Bill Miller IV, son of legendary investor Bill Miller, has joined a growing group of analysts forecasting that Bitcoin will reach a new all-time high this year, driven by regulatory momentum in the United States and expanding adoption across Wall Street.
“Technicals are really starting to line up, and it looks ready to go again. I personally expect it to break out to a higher high than its previous all-time peak from the fall,” said Miller, chief investment officer at Miller Value Partners, in comments to CNBC on Monday.
Miller pointed to remarks from US Securities and Exchange Commission Chair Paul Atkins indicating that capital markets are increasingly moving onchain, while noting that major Wall Street institutions such as JPMorgan continue to build and expand onchain infrastructure.

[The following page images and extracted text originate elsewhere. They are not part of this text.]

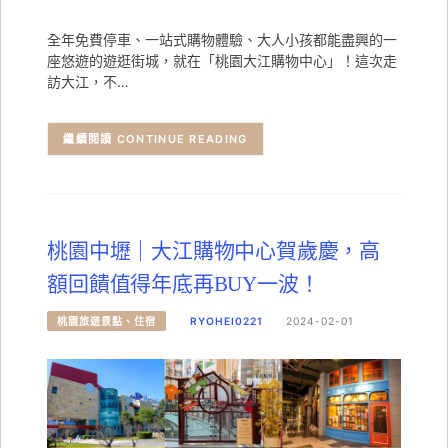
全年免費停車、一站式購物體驗、大人小孩都能盡興的一
座悠遊的遊逛街城，就在「桃園大江購物中心」！這次走
訪大江，不…
CONTINUE READING
桃園中壢｜大江購物中心賀歲慶，高
額回饋值得年底再BUY一波！
桃園旅遊景點、住宿
RYOHEI0221
2024-02-01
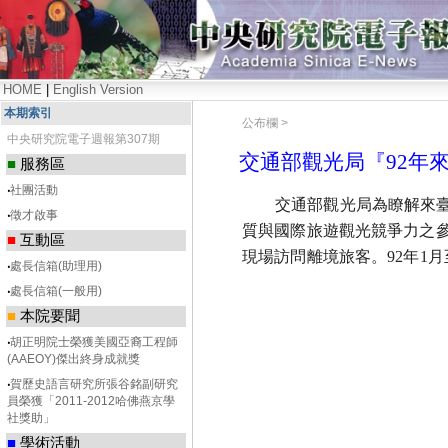
HOME
|
English Version
本期索引
公布欄 >
中央研究院電子週報第307期
交通部觀光局『92年
■
服務區
‧
社團活動
交通部觀光局為瞭解來臺旅
‧
徵才啟事
質與國際旅遊觀光競爭力之
■
互動區
現場訪問離境旅客。92年1月至
‧
處長信箱(助理用)
‧
處長信箱(一般用)
■
本院要聞
‧
胡正明院士榮獲美國亞裔工程師
(AAEOY)傑出終身成就獎
‧
賀歷史語言研究所張谷銘副研究
員榮獲「2011-2012哈佛燕京學
社獎助」
■
學術活動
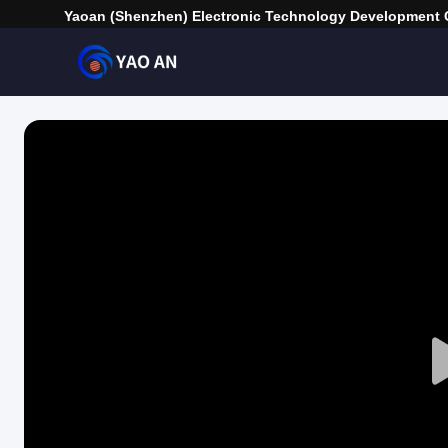
Yaoan (Shenzhen) Electronic Technology Development C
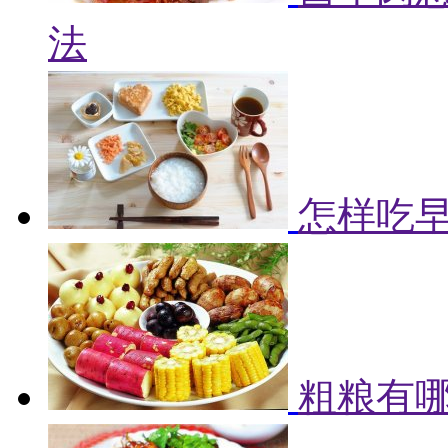
法
怎样吃早
粗粮有哪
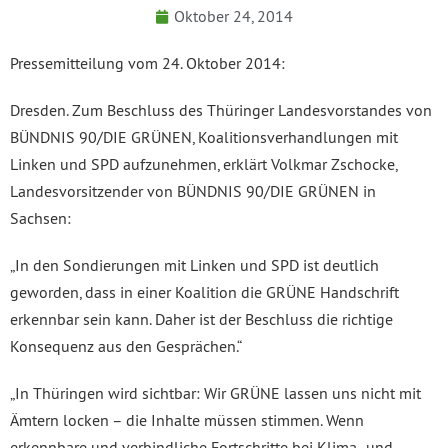
Oktober 24, 2014
Pressemitteilung vom 24. Oktober 2014:
Dresden. Zum Beschluss des Thüringer Landesvorstandes von
BÜNDNIS 90/DIE GRÜNEN, Koalitionsverhandlungen mit
Linken und SPD aufzunehmen, erklärt Volkmar Zschocke,
Landesvorsitzender von BÜNDNIS 90/DIE GRÜNEN in
Sachsen:
„In den Sondierungen mit Linken und SPD ist deutlich
geworden, dass in einer Koalition die GRÜNE Handschrift
erkennbar sein kann. Daher ist der Beschluss die richtige
Konsequenz aus den Gesprächen.“
„In Thüringen wird sichtbar: Wir GRÜNE lassen uns nicht mit
Ämtern locken – die Inhalte müssen stimmen. Wenn
erkennbare und verbindliche Fortschritte bei Klima- und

“It’s a whole new ballgame.”
“All of this is massively positive for Bitcoin, which appears to have established a higher base than it did in the spring of 2025,” he said.
Miller added that Bitcoin’s roughly 6% decline last year — and its underperformance relative to gold — was not a major concern given the asset’s inherent volatility, urging investors to “zoom out” when evaluating price charts.
Viewed over a longer time horizon, Bitcoin has never recorded two consecutive years of losses.
Bitcoin is trading at around $93,750, down 25.6% from its all-time high of $126,080 set on Oct. 6, but up 7.1% so far in 2026, according to CoinGecko data.
In a separate interview with CNBC, Fundstrat Capital chief investment officer Tom Lee said Bitcoin entered 2026 with several key tailwinds.
“We effectively reset leverage on Oct. 10 with that major shock,” Lee said. “Institutional adoption is still progressing, Wall Street continues to build products on the blockchain, and we now have support from the US government.”
”So I think these are tailwinds that help Bitcoin recover this year.”
Bitcoin could trade between $50,000 and $250,000
While Lee did not offer a new price target for Bitcoin in 2026, he said in mid-December that the cryptocurrency could reach a fresh all-time high by the end of January.
Dragonfly managing partner Haseeb Qureshi said last week that Bitcoin could climb above $150,000 by the end of 2026, while also warning that Bitcoin dominance may decline.
Meanwhile, crypto investment firm Galaxy Digital declined to provide a firm forecast, describing 2026 as “too chaotic” to model with confidence. The firm said Bitcoin’s price could plausibly end the year anywhere between $50,000 and $250,000.